** Work item **
Give the listing again character for character, but drop the images.

** Provided data **
......

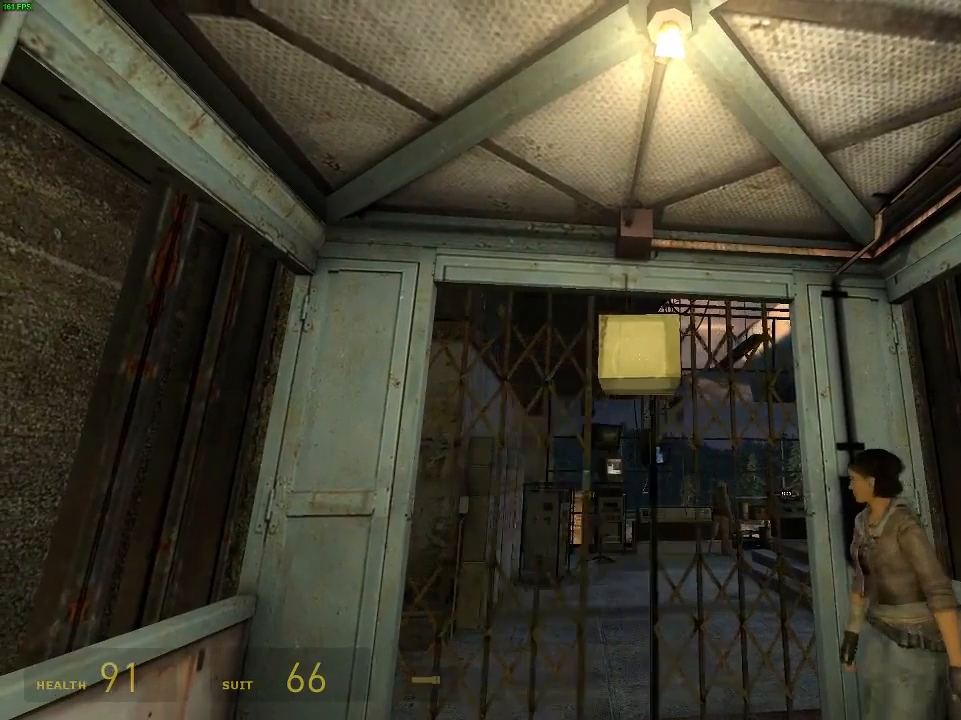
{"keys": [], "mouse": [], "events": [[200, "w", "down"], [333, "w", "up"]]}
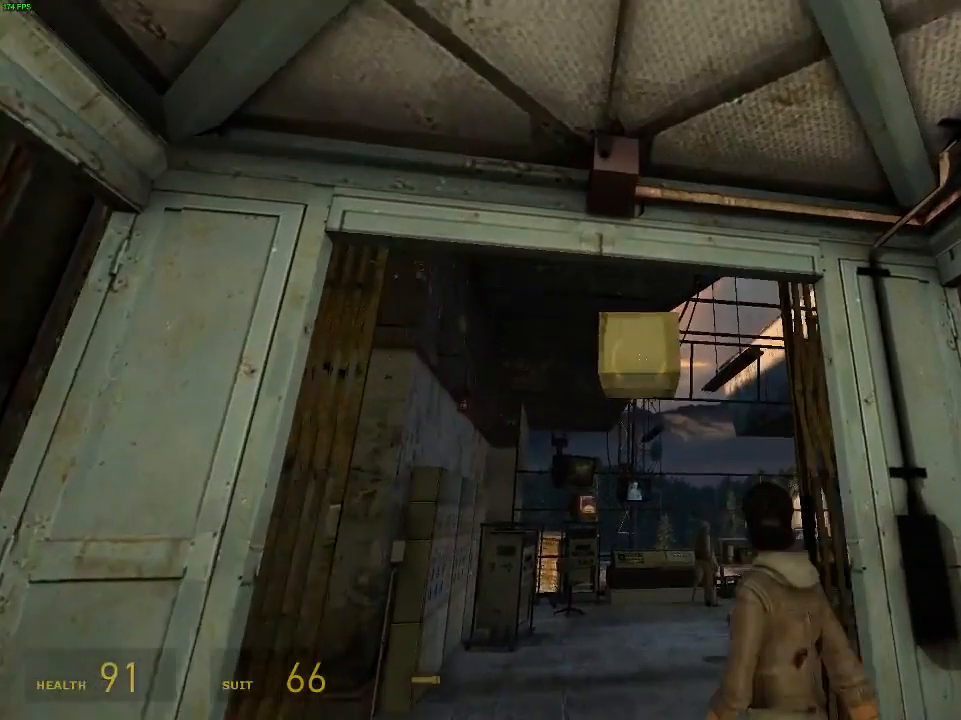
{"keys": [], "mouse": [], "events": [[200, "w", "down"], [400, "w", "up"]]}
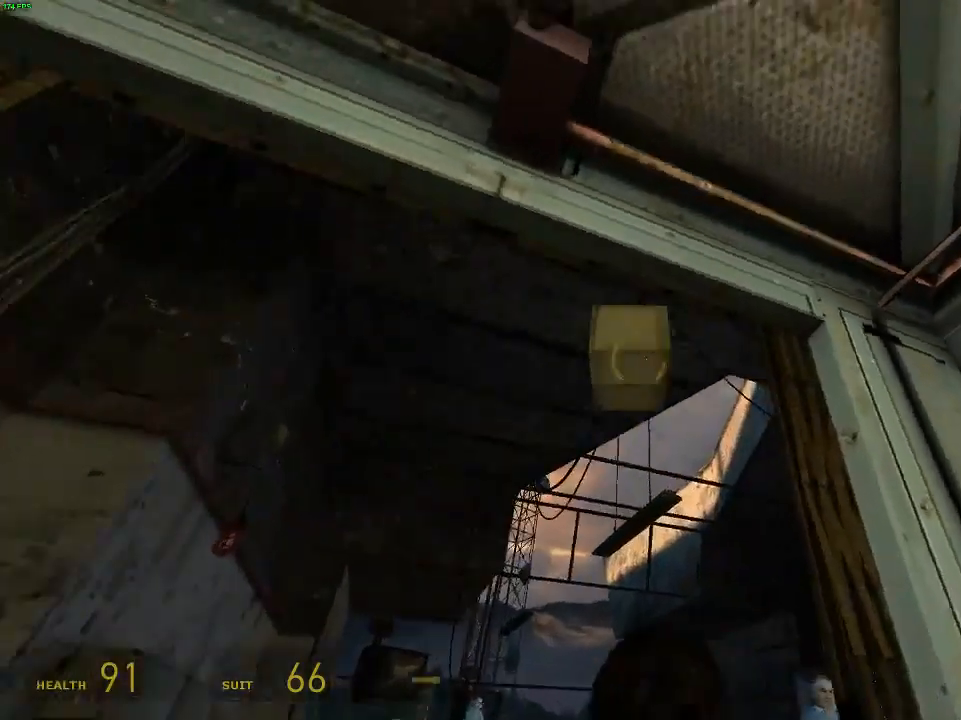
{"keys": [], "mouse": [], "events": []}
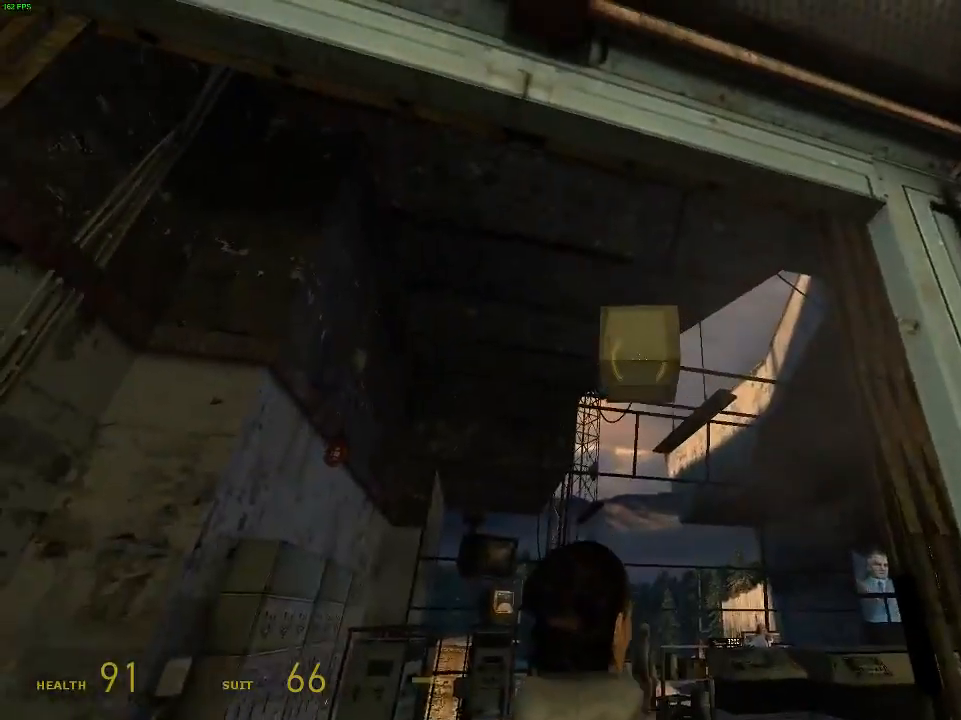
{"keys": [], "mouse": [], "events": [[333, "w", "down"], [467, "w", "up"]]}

......

** Task response **
{"keys": [], "mouse": [], "events": [[200, "w", "down"], [333, "w", "up"]]}
{"keys": [], "mouse": [], "events": [[200, "w", "down"], [400, "w", "up"]]}
{"keys": [], "mouse": [], "events": []}
{"keys": [], "mouse": [], "events": [[333, "w", "down"], [467, "w", "up"]]}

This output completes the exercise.